**Exercise passage:**
They get it, we don’t - TransCanada and Denali Spar In Calgary
Canadian Press by Lauren Krugel. An official working on Alaska's proposed US$30-billion Denali pipeline says there are
benefits to moving the project ahead without the help from the state government, which its competitors have secured. ... "No proponent has an exclusive right to build pipelines in the United States or Canada," Bob Bleaney, general manager of Denali Canada, told the Canadian Institute's Arctic Gas Symposium on Tuesday. ... "Denali is proceeding outside of AGIA. We think that actually is a benefit for our project because we're not tied to those particular conditions and we think we have a better opportunity to bring forward a successful project without them," he said. ... "We believe the best and most effective way to bring the project forward is in the alignment of five key parties: the state of Alaska, the three major North Slope producers and TransCanada," said Tony Palmer, TransCanada's vice-president of Alaska development (NGP Photo, 2-26-10, with longtime Alaska consultant, Patty Bielawski).
Calgary Herald by Shaun Polczer. The two main Alaska pipeline proponents on Tuesday continued to trade barbs over who will build the world's largest private construction project. At an Arctic natural gas conference in Calgary, representatives from TransCanada Corp. and the Denali pipeline consortium took subtle jabs against each others' respective proposals at the Canadian Institutesponsored event.

**Tasks to complete:**
(1) Answer these questions using the Alaska pipeline news excerpt:
(a) What position does Bob Bleaney hold?
(b) What is Tony Palmer's title at TransCanada?
(c) Who wrote the Calgary Herald report?
(2) Write a continuation of the Alaska pipeline news excerpt, starting after its last sentence.
The lines after the Alaska pipeline news excerpt are separate material unrelated to it.

Images with bounding boxes
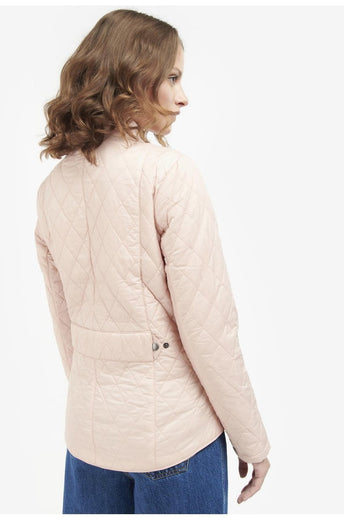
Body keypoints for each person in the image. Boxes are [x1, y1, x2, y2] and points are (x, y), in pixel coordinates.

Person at [34, 8, 271, 514]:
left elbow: (66, 328)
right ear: (133, 77)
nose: (184, 97)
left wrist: (103, 415)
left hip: (89, 443)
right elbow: (210, 329)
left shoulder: (52, 189)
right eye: (173, 77)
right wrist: (252, 441)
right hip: (176, 443)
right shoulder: (169, 174)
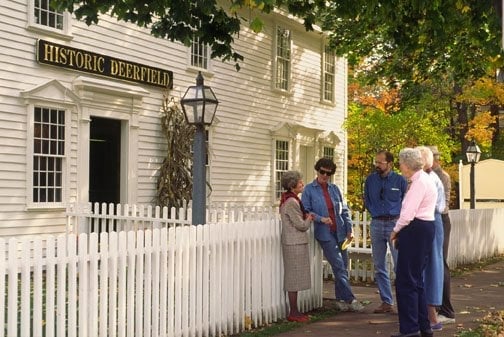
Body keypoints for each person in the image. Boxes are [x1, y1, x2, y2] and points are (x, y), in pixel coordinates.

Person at [301, 157, 363, 312]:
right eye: (322, 172)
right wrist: (321, 219)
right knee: (338, 265)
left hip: (340, 231)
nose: (324, 175)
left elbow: (345, 210)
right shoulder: (309, 190)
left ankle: (340, 299)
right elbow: (306, 211)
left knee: (343, 266)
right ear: (317, 170)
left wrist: (349, 229)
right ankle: (351, 299)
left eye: (328, 173)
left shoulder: (335, 189)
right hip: (324, 233)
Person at [390, 148, 437, 337]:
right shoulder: (425, 179)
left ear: (407, 164)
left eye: (401, 163)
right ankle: (423, 327)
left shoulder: (418, 183)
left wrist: (395, 231)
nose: (400, 166)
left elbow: (408, 213)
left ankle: (410, 329)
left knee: (406, 280)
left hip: (415, 229)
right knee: (416, 280)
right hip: (425, 228)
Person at [364, 150, 408, 314]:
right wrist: (375, 211)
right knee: (379, 265)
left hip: (395, 224)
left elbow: (406, 200)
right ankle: (386, 302)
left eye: (380, 162)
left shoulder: (400, 180)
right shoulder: (370, 180)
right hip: (376, 223)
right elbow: (367, 199)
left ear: (389, 164)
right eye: (376, 162)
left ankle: (404, 302)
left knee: (399, 265)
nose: (377, 165)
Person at [279, 171, 314, 322]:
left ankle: (296, 310)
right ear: (293, 185)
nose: (302, 184)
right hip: (294, 243)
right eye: (300, 182)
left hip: (295, 243)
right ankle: (293, 312)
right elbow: (300, 225)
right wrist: (309, 219)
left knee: (296, 278)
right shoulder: (292, 202)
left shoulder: (291, 199)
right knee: (293, 279)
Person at [417, 146, 445, 332]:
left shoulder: (427, 179)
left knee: (431, 267)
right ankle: (427, 315)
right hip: (431, 221)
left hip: (429, 220)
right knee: (427, 267)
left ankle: (431, 316)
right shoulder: (428, 177)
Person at [429, 145, 456, 324]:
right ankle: (433, 308)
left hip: (441, 221)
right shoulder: (423, 176)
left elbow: (444, 204)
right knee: (432, 265)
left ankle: (447, 311)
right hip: (429, 221)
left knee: (440, 263)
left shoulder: (443, 176)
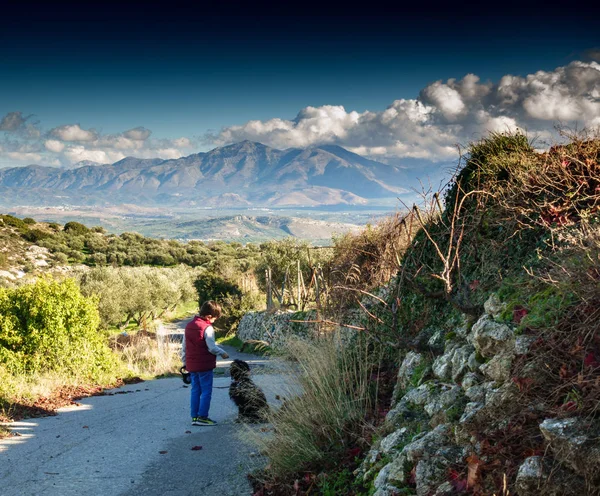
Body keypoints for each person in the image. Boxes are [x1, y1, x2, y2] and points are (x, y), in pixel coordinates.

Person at [181, 300, 229, 426]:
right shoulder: (207, 328)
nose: (214, 321)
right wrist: (222, 353)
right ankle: (203, 416)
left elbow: (184, 347)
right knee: (206, 391)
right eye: (214, 319)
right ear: (209, 316)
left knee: (195, 390)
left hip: (192, 365)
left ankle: (195, 417)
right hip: (204, 365)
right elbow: (211, 347)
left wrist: (185, 362)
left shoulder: (189, 326)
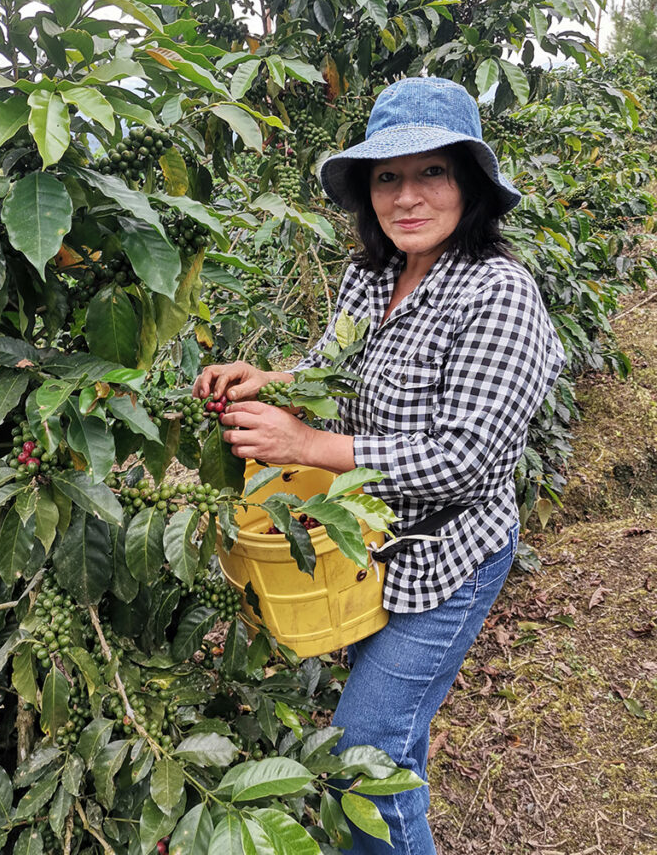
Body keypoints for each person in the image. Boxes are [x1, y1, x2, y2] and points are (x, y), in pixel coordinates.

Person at [193, 77, 565, 854]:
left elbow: (462, 459)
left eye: (432, 172)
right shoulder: (374, 273)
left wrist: (308, 448)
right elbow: (334, 368)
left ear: (470, 184)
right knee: (392, 743)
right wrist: (272, 380)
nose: (407, 196)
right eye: (388, 177)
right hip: (367, 544)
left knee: (357, 758)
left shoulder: (498, 295)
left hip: (449, 555)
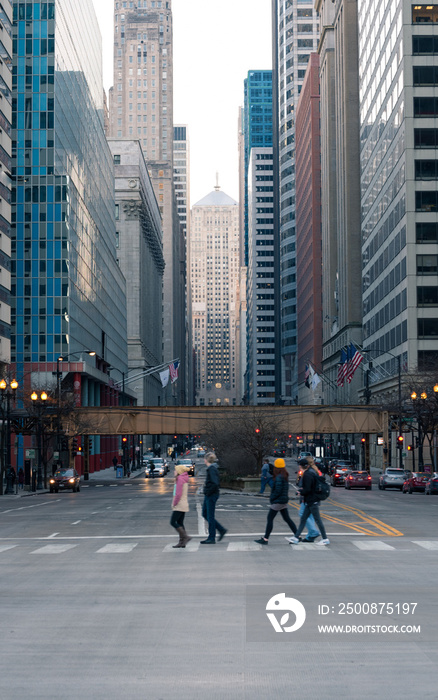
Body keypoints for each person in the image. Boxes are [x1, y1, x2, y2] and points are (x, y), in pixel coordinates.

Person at [255, 459, 297, 545]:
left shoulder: (278, 477)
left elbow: (277, 490)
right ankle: (297, 536)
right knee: (287, 519)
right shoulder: (284, 475)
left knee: (270, 518)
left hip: (278, 501)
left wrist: (272, 499)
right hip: (283, 500)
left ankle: (265, 539)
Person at [289, 457, 330, 546]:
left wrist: (300, 492)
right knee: (303, 519)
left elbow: (308, 489)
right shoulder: (310, 473)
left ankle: (325, 538)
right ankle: (296, 537)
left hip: (312, 500)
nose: (299, 467)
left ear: (302, 466)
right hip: (310, 501)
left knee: (318, 520)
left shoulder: (307, 475)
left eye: (300, 465)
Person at [201, 452, 227, 544]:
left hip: (211, 495)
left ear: (206, 460)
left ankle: (212, 537)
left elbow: (215, 483)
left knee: (210, 516)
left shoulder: (212, 469)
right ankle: (221, 529)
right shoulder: (212, 468)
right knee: (204, 513)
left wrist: (208, 491)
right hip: (210, 494)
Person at [296, 460, 320, 543]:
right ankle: (310, 536)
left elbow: (307, 488)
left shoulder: (308, 473)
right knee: (310, 517)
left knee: (303, 514)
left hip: (308, 499)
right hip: (313, 498)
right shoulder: (314, 472)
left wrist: (301, 492)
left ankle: (313, 532)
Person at [171, 464, 192, 548]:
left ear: (179, 472)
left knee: (173, 522)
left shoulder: (180, 479)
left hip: (179, 504)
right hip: (183, 503)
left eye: (175, 470)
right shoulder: (184, 478)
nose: (174, 471)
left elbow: (178, 493)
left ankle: (185, 537)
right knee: (180, 522)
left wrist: (174, 503)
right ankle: (182, 542)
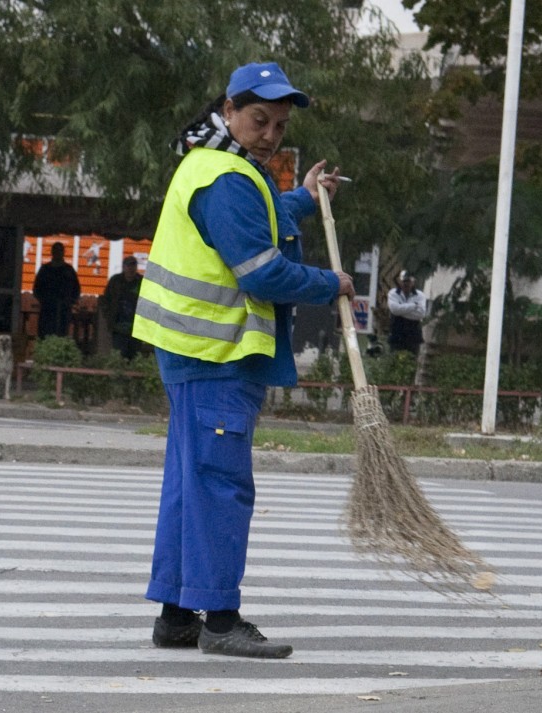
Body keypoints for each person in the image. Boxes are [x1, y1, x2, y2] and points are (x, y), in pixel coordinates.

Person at [132, 61, 354, 659]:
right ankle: (220, 619)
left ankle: (177, 616)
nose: (271, 134)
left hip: (195, 354)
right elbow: (260, 271)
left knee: (191, 484)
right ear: (228, 109)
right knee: (221, 486)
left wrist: (304, 200)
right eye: (260, 120)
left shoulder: (219, 166)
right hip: (216, 355)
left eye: (280, 126)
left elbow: (262, 220)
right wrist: (327, 283)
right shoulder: (225, 177)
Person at [32, 241, 80, 339]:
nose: (58, 253)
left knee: (61, 336)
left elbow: (77, 289)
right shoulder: (45, 269)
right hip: (47, 311)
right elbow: (36, 288)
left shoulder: (69, 270)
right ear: (52, 252)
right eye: (55, 250)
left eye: (60, 251)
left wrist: (70, 302)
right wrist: (45, 300)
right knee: (45, 335)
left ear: (63, 252)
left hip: (63, 311)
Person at [101, 255, 144, 359]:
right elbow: (105, 299)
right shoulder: (115, 281)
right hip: (118, 328)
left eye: (133, 265)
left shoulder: (142, 282)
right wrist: (108, 316)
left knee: (134, 357)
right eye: (128, 266)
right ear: (123, 267)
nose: (131, 268)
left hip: (136, 329)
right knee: (119, 356)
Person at [387, 269, 427, 355]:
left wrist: (401, 310)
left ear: (413, 282)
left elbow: (421, 313)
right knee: (394, 362)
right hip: (396, 335)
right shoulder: (393, 293)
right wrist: (413, 306)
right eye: (404, 281)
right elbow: (394, 310)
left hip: (413, 336)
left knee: (412, 363)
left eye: (409, 281)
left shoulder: (420, 295)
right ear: (399, 281)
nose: (406, 284)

**Results in order:**
(1)
(a) General manager of Denali Canada.
(b) Vice-president of Alaska development.
(c) Shaun Polczer.

(2)
Anchorage Daily Planet. "They Get It; We Don't". As throughput in the trans-Alaska oil pipeline continues to decline, the state of North Dakota is booming from a surge in oil production from the Bakken shale formation - producing 80 million barrels of oil last year. Using horizontal drilling techniques to extract oil from the Bakken formation, North Dakota has leapt ahead of Oklahoma and Louisiana to become the fourth-largest oil producing state in the country. If current projections hold, North Dakota’s oil production could pass Alaska’s by the end of the decade, the Wall Street Journal reports. As the national economic downturn has begun to affect Alaska and unemployment has steadily risen, North Dakota’s unemployment rate is 4.3 percent. North Dakota has kept oil taxes low and exploration has boomed even though recovery costs are considerably higher for the oil trapped in the state’s shale formation. Looking at North Dakota’s example, it is clear that increased oil production spurs economic development and creates more job, yet our state legislators have stuck their proverbial heads in the sand, keeping oil taxes high and killing oil exploration. For 2010, ConocoPhillips will not be drilling an exploratory well in Alaska for the first time in 45 years. Alaska lawmakers must reconsider the state’s entire oil tax structure, which was ratcheted up in 2007 by then-Gov. Sarah Palin’s Alaska’s Clear and Equitable Share oil tax, if they want the state to be competitive against other oil provinces.